### EXERCISE BRIEF
When you reach the line with "21: (624, 374, 1.48)" in the listing below, transcribe it and each line after it up to and including the line with "39: (669, 202, 1.54)", exactly and with nothing else.

### RAW DATA
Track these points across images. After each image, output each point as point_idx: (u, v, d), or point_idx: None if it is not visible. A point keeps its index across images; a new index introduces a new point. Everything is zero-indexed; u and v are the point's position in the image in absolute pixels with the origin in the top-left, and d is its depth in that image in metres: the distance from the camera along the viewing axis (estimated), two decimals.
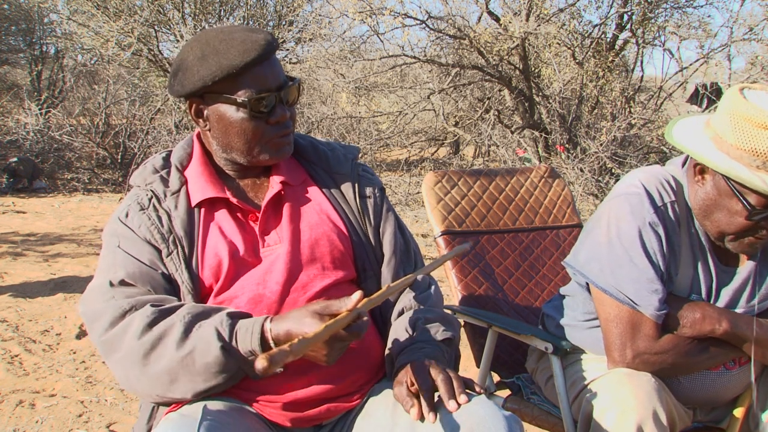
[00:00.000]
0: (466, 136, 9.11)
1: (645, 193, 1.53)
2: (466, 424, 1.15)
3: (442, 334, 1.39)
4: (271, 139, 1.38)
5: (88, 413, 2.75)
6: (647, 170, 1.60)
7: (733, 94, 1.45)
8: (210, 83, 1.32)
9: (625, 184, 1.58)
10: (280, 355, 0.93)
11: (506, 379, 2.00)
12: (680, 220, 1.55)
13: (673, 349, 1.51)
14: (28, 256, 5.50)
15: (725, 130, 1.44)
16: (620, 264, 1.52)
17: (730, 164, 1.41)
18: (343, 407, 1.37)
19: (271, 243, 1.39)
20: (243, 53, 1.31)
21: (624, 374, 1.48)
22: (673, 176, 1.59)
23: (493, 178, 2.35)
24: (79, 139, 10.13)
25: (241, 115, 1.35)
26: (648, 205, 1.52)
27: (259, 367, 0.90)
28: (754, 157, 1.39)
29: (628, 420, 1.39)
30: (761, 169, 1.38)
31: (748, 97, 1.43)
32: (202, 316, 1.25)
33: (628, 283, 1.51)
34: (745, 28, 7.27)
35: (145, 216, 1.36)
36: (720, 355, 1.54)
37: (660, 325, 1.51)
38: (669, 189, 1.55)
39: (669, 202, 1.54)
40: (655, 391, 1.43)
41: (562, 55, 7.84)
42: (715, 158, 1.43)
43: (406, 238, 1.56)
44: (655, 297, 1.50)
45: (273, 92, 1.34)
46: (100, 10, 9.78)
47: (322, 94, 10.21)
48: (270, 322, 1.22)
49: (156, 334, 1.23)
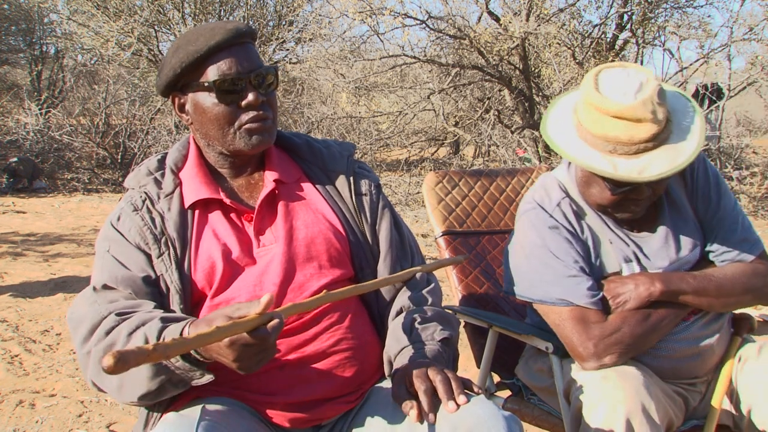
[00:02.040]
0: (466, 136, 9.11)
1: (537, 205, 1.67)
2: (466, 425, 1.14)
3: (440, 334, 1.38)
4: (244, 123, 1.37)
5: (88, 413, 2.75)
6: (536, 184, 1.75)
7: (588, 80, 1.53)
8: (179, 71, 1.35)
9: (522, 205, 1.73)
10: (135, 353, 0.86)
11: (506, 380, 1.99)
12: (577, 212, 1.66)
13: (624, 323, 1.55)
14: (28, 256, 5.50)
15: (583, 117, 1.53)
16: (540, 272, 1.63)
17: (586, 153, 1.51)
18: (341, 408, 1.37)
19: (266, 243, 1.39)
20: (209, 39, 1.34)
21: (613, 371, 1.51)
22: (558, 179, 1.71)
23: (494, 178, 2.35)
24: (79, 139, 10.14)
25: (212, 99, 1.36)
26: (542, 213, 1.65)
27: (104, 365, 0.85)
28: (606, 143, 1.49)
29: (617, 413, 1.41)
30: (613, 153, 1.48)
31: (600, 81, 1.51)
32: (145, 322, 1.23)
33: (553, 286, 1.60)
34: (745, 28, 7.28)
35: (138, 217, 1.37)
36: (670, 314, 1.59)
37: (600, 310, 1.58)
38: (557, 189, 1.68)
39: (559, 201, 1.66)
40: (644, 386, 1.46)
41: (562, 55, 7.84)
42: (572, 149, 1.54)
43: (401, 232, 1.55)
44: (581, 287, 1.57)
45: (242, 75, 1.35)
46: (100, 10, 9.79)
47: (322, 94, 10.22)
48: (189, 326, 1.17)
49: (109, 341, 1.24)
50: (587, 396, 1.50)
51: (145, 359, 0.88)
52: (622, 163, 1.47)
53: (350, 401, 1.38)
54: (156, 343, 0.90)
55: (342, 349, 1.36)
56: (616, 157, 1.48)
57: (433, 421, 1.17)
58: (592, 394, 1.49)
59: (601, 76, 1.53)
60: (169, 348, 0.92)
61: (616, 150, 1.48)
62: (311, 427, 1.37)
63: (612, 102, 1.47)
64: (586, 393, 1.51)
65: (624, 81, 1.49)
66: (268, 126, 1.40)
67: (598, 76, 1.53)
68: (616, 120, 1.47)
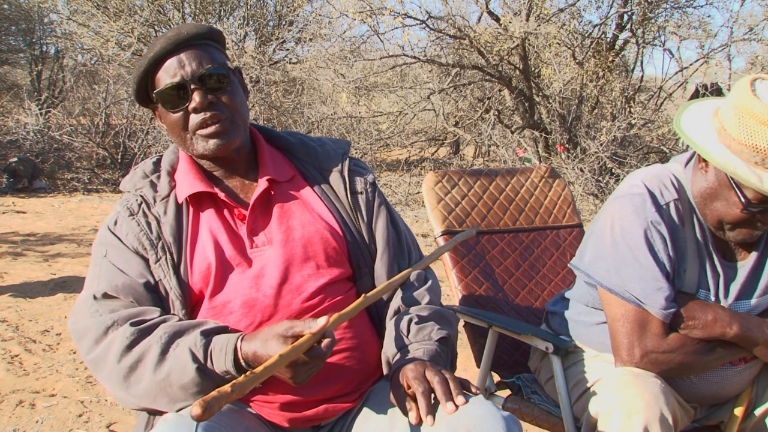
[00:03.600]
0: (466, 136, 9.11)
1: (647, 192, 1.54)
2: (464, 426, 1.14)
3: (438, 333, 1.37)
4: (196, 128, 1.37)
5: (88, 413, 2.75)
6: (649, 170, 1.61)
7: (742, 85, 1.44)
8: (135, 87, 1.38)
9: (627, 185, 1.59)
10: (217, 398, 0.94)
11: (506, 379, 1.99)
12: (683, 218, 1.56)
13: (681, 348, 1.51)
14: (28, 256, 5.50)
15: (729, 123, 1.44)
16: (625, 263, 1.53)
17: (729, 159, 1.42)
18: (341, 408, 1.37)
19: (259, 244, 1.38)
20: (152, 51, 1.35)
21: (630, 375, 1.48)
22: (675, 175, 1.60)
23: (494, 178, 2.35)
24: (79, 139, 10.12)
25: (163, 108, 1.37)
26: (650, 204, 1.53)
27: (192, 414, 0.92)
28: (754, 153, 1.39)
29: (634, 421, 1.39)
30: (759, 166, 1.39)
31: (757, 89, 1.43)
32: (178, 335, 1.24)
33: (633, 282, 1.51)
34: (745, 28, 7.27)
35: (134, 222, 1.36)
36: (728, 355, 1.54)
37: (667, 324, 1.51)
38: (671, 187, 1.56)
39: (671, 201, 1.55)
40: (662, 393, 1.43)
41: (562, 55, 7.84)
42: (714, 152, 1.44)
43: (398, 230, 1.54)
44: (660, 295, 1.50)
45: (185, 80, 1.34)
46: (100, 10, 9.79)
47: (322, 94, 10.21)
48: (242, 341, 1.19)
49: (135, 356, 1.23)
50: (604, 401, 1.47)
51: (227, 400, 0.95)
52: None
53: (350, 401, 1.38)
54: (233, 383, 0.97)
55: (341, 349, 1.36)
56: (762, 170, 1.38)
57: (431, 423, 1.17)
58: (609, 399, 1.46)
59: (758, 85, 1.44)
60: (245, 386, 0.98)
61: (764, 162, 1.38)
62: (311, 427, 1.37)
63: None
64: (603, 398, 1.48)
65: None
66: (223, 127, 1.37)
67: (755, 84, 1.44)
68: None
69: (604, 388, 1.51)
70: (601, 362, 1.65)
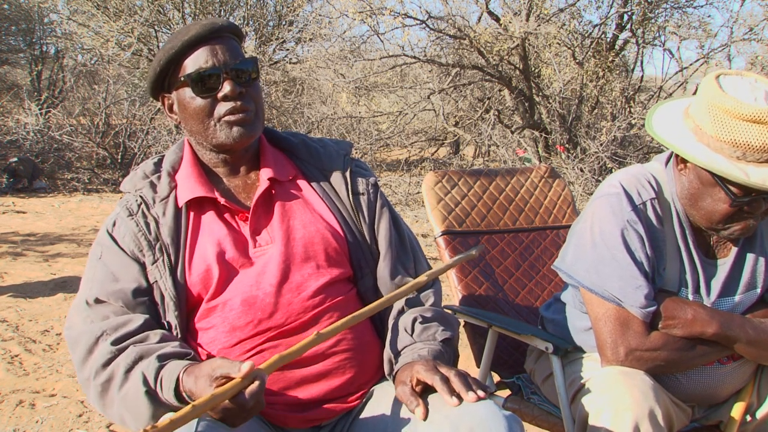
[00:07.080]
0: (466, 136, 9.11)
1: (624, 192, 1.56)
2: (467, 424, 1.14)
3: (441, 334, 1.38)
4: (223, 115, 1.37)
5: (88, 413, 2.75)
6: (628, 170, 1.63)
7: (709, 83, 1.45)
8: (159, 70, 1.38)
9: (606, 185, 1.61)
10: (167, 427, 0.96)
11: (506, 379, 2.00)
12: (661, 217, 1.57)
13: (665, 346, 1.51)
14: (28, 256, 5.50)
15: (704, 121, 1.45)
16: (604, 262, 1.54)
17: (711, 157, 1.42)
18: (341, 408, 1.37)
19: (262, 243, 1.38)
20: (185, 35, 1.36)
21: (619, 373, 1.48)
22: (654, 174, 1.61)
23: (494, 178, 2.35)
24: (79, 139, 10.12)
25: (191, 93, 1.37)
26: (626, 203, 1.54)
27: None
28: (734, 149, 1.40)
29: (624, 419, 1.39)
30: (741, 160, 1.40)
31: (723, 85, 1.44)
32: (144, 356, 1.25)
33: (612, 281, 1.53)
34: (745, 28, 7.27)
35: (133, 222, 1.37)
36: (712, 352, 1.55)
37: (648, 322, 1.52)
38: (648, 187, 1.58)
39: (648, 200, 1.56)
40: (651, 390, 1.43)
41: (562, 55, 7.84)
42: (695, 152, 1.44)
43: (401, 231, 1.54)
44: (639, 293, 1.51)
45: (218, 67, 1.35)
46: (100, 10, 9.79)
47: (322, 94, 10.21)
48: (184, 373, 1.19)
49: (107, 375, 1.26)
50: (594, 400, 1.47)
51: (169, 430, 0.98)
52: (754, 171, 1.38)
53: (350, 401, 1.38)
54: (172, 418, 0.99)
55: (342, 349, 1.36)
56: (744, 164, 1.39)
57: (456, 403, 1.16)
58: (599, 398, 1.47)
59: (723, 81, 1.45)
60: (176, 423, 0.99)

### WRITTEN RESPONSE
21: (624, 374, 1.48)
22: (673, 176, 1.59)
23: (493, 178, 2.35)
24: (79, 139, 10.13)
25: (241, 115, 1.35)
26: (648, 205, 1.52)
27: (259, 367, 0.90)
28: (754, 157, 1.39)
29: (628, 420, 1.39)
30: (761, 169, 1.38)
31: (748, 97, 1.43)
32: (202, 316, 1.25)
33: (628, 283, 1.51)
34: (745, 28, 7.27)
35: (145, 216, 1.36)
36: (720, 355, 1.54)
37: (660, 325, 1.51)
38: (669, 189, 1.55)
39: (669, 202, 1.54)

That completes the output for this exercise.